Passage provided:
══════════
Extensive research has been conducted on fog removal networks, yielding remarkable progress in restoring visibility from degraded images [
5,
6]. Techniques ranging from traditional approaches like the Dark Channel Prior (DCP) [
7] to advanced deep learning methods such as convolutional neural networks (CNNs) and GridNet architectures [
8] have demonstrated substantial improvements in dehazing performance. These studies have collectively contributed to a deeper understanding of image restoration under foggy conditions, achieving impressive results in various scenarios [
9,
10,
11]. However, a significant challenge persists in the domain of fog removal research: the acquisition of paired datasets—images of the same scene captured both with and without fog. For effective training and evaluation of dehazing algorithms, datasets must include both indoor and outdoor scenes with synthetically or naturally induced fog [
12]. In practice, obtaining such paired images is exceedingly difficult due to the variability of environmental conditions and the impracticality of controlling natural fog in real-world settings. Photographing identical scenes under foggy and clear conditions simultaneously is a logistical challenge, often rendering traditional data collection methods insufficient.
To address this limitation, the generation of synthetic fog becomes a pivotal step in advancing fog removal research [
13]. While numerous studies have focused on dehazing [
14,
15], fewer have explored the equally critical task of fog synthesis [
16]. The ability to artificially create fog in a controlled manner enables researchers to simulate diverse foggy conditions, thereby facilitating the development and validation of dehazing algorithms. Existing fog generation techniques include simplistic approaches, such as uniform fog application [
17], as well as more sophisticated methods like dark channel-based synthesis [
7] and distance-aware (depth-based) fog generation [
18]. Although these methods provide a viable means to simulate fog, they often lack the realism and adaptability required to mirror natural fog distributions accurately. Moreover, synthetic fog generated through rudimentary techniques may not adequately challenge the robustness of modern dehazing networks, potentially leading to overfitting or suboptimal performance when applied to real-world foggy scenes.
══════════
Dataset extract:

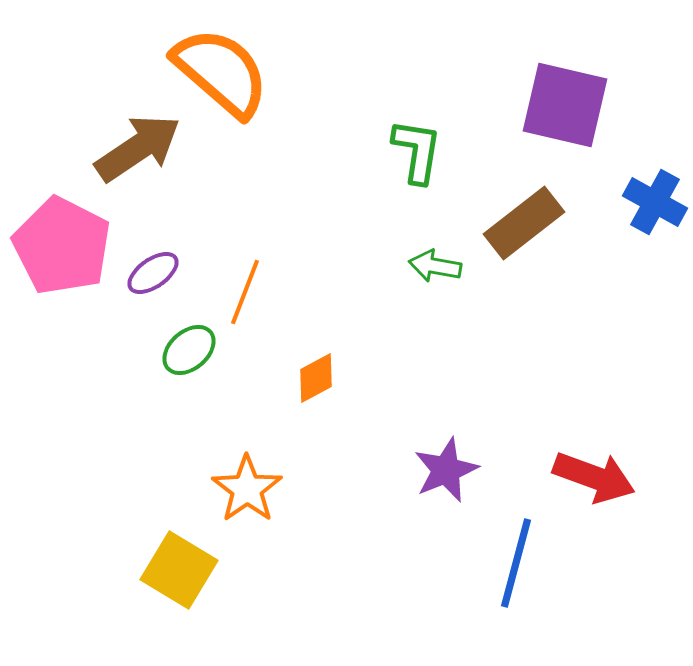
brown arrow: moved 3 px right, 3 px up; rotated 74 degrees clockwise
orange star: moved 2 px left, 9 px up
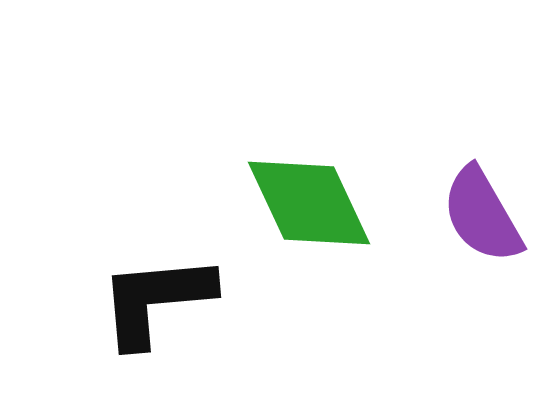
══════════
Task instructions:
A. In the passage on fog removal, which existing fog generation techniques does it list?
B. Extend the passage on fog removal and fog synthesis from its last sentence.

Responses to the exercise:
A. Uniform fog application, dark channel-based synthesis, and distance-aware (depth-based) fog generation.

B.
Among the various approaches to fog synthesis, the development of a dedicated fog generation network emerges as a promising solution [
16]. Unlike traditional methods that rely on heuristic assumptions or physical models, a neural network-based fog generator can learn complex patterns of fog distribution directly from data, producing more realistic and contextually relevant foggy images. A key insight driving this research is that the efficacy of a fog generation network is closely tied to the architecture of the dehazing network it aims to complement [
8]. Specifically, leveraging a high-performing dehazing network as the backbone of the fog generation process ensures that the synthesized fog aligns with the characteristics that advanced dehazing algorithms are designed to address. This symbiotic relationship between fog generation and removal enhances the overall performance of the system, as the generated fog can effectively test and validate the limits of the dehazing network.
In this study, we propose and validate a novel approach to fog generation and removal tailored for surveillance applications. Our research focuses on training a fog generation network, utilizing a state-of-the-art dehazing neural network as its foundation [
8], to produce synthetic foggy images. These images are then used to evaluate and compare the performance of various fog generation techniques—including simple fog [
17], dark channel-based fog [
7], and depth-aware fog [
18]—against our proposed network-based method [
16]. Unlike existing fog generation methods based on physical models or depth priors, our approach uniquely leverages a high-performance dehazing network (GridNet) in reverse to synthesize fog that is better aligned with modern dehazing pipelines. This network-driven synthesis strategy produces more realistic and structurally consistent fog patterns, enabling more effective evaluation and improvement of dehazing performance. Our experiments demonstrate that the proposed fog generation network, informed by the best-performing dehazing architecture, achieves superior results, as evidenced by quantitative metrics such as Peak Signal-to-Noise Ratio (PSNR) and Structural Similarity Index (SSIM). Through this comparative analysis, we confirm that a network-driven fog synthesis approach not only enhances the realism of generated fog but also maximizes the effectiveness of fog removal, offering a robust solution for real-world surveillance systems [
1].
The main contributions of this paper are as follows:
We propose a neural network-based fog generation model built upon the GridNet architecture, enabling realistic and context-aware synthetic fog for surveillance imagery.
We design a training strategy that incorporates perceptual and dark channel consistency losses to enhance the visual quality of the generated fog.
We perform comparative evaluations with existing fog generation techniques using standardized dehazing networks and demonstrate superior restoration performance in terms of PSNR and SSIM.
We validate the practical applicability of our approach in real-world surveillance scenarios, highlighting its effectiveness under adverse weather conditions.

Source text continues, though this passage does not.